READING TEXT>
··········
Bad classification performance after deployment

rbothof · January 2, 2026, 1:07pm

Question/Issue:
bad performance after deployment

Project ID:
867419

Context/Use case:
I’m am trying to classify ring-tone like audio melodies

Steps Taken:

used the actual device to capture audio on an sd card (my own code)
I have 45 audio samples now for each melody (with different background sounds)
Set up and training
I currently have 3 melodies to classify, I have tried some different building blocks
but settled on MFCC. because there are a lot of quick tones and small time variations
in these kind of sounds I have increased the time resolution,
Frame length 0.0125
Frame stride 0.005
There are about 4000 features now, but the separation is very good. clear seperated clusters
Training goes to 100% accuracy in a couple of epochs
[Step 3]
Deploying to esp32 s3 device
The EON compiler does not seem to work at all, I am using TFLite
After making some changes to example code (I added a bug post for this to this forum)
I have matched the inference code, to the same method I am using as my dataset recorder code.

It works, but classification is very poor, there is one melody that is detected sometimes, usually it detects the wrong one, no good accuracy scores.

Using the model on my mobile phone the results are also very bad

Is this a case of overfitting ? My instict says these sounds should be very seperatable.
I thought 45 recordings per melody would be enough. help ?

Environment:

Platform: [UM Feather eps32s3, etc.]

using the web platfrom to train and deploy as an arduino library

rbothof · January 5, 2026, 2:22pm

After long experimentation I solved the main issue.

For anyone interested or running into the same problem. My sounds/melodies are generated synthetically. And I build a dataset recorder that plays and records the sound together and records some ambient noise, which I then bring to different environments.

The main reason why it worked well in Studio but not when deployed was that each sound always started at the same time in each recording. While tests got really high scores, this did not translate at all to the embedded device which uses moving window for inference

I have changed the recorder setup so it add some random space 300-400ms before and after each recording each melody is about 1-2s long
This creates a much better fit for a sliding window inference. And using an windowsize of 1000ms with stride of 200ms I get good cropping / data augmentation that also seems to work well with sliding.

greets
··········
EXERCISE SET>
A - According to the forum thread, why did the poster add random space before and after each recording? Explain in one to three sentences.
B - Write out the part of the forum thread from "Is this a case" to "to different environments.".

DATA SEGMENT>
··········
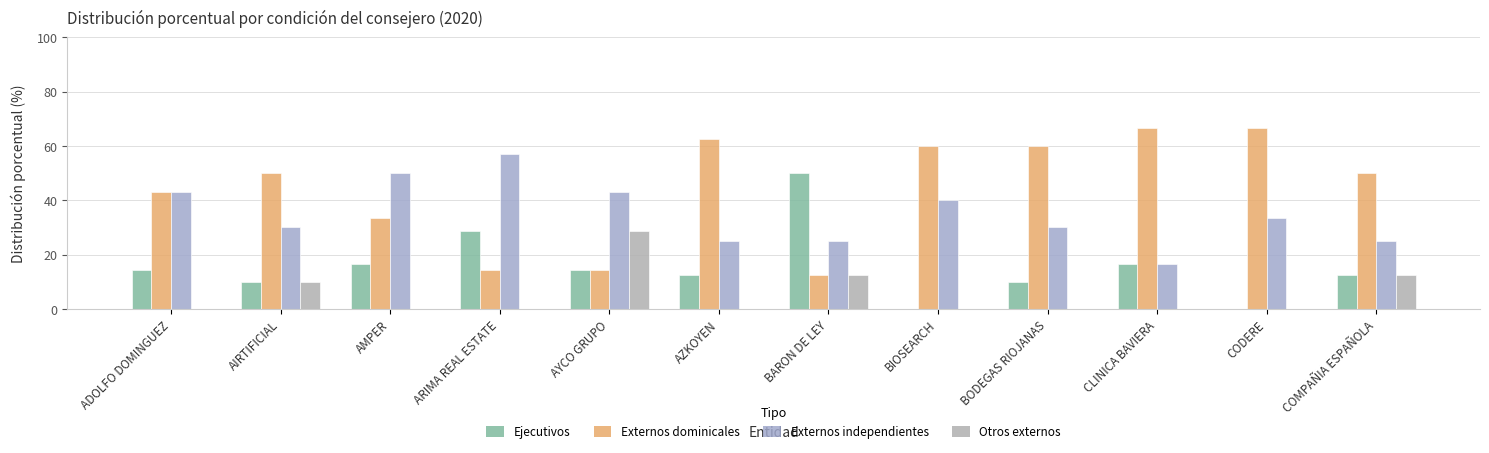

Is the value of Otros externos at BIOSEARCH greater than the value of Externos independientes at AMPER?

No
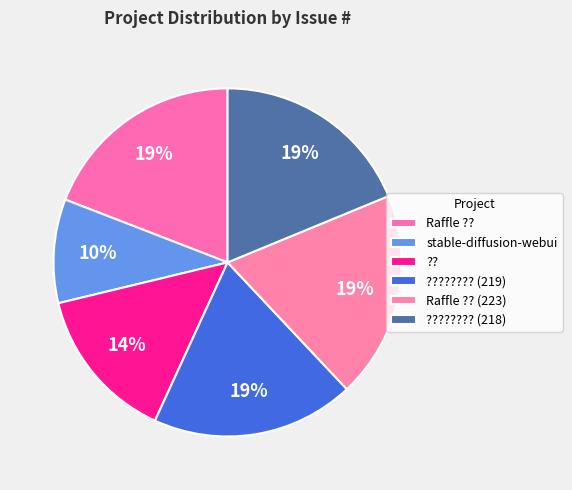

How many slices are in this pie chart?

6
··········
ANSWERS FOR THE TASKS>
A - Each melody had always started at the same point in every recording, so the model scored very well in testing but failed on the embedded device, which runs inference over a moving window. Adding 300–400 ms of random space around each melody made the data a much better fit for sliding-window inference.

B -
Is this a case of overfitting ? My instict says these sounds should be very seperatable.
I thought 45 recordings per melody would be enough. help ?

Environment:

Platform: [UM Feather eps32s3, etc.]

using the web platfrom to train and deploy as an arduino library

rbothof · January 5, 2026, 2:22pm

After long experimentation I solved the main issue.

For anyone interested or running into the same problem. My sounds/melodies are generated synthetically. And I build a dataset recorder that plays and records the sound together and records some ambient noise, which I then bring to different environments.